Saved data entries
===============
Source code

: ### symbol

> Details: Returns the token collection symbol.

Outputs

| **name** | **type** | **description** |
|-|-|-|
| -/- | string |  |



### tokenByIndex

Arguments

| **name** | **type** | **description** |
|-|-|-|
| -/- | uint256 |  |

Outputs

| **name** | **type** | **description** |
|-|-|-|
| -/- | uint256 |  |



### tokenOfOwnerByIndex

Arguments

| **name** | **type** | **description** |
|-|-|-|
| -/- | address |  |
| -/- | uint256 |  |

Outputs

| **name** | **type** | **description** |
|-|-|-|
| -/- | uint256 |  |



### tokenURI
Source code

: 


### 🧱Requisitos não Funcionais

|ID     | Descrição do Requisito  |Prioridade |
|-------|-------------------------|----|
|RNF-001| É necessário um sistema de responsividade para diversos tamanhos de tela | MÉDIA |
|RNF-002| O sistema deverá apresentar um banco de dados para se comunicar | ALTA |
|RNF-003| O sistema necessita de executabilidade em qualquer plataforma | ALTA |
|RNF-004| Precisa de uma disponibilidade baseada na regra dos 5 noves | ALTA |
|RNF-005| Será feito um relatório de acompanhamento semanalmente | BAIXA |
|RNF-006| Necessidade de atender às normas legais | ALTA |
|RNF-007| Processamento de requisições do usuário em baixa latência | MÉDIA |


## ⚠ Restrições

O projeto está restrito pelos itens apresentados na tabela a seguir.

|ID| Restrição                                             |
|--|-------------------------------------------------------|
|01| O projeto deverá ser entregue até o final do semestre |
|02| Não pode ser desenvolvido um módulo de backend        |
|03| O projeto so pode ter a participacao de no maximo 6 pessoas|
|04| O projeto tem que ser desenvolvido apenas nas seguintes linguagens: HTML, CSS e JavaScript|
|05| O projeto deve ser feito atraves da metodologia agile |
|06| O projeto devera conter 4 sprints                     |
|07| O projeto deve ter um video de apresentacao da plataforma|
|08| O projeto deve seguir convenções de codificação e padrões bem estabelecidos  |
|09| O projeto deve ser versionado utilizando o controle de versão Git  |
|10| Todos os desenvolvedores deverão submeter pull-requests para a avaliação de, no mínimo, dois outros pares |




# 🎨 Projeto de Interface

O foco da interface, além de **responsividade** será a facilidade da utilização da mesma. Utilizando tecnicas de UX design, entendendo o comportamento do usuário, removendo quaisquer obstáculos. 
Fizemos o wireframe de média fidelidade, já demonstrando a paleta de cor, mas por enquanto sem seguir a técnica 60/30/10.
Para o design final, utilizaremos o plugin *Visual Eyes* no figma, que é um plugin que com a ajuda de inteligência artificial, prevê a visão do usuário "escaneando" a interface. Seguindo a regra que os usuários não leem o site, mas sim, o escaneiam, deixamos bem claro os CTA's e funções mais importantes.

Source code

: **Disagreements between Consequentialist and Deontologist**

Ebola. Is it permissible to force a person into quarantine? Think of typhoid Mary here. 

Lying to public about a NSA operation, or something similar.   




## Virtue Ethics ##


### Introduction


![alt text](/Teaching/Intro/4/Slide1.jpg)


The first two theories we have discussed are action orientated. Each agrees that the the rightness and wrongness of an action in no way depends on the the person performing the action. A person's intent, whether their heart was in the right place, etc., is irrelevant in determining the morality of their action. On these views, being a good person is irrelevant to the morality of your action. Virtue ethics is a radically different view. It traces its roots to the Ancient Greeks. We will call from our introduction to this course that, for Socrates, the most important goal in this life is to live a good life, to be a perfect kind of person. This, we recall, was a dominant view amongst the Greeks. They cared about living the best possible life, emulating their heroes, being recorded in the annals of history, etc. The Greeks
===============
** Work item **
Repeat the entries above verbatim, but only from the line that has "outros pares |" down to the line that has "Fizemos o wireframe", inclusive.

** Output for this exercise **
|10| Todos os desenvolvedores deverão submeter pull-requests para a avaliação de, no mínimo, dois outros pares |




# 🎨 Projeto de Interface

O foco da interface, além de **responsividade** será a facilidade da utilização da mesma. Utilizando tecnicas de UX design, entendendo o comportamento do usuário, removendo quaisquer obstáculos. 
Fizemos o wireframe de média fidelidade, já demonstrando a paleta de cor, mas por enquanto sem seguir a técnica 60/30/10.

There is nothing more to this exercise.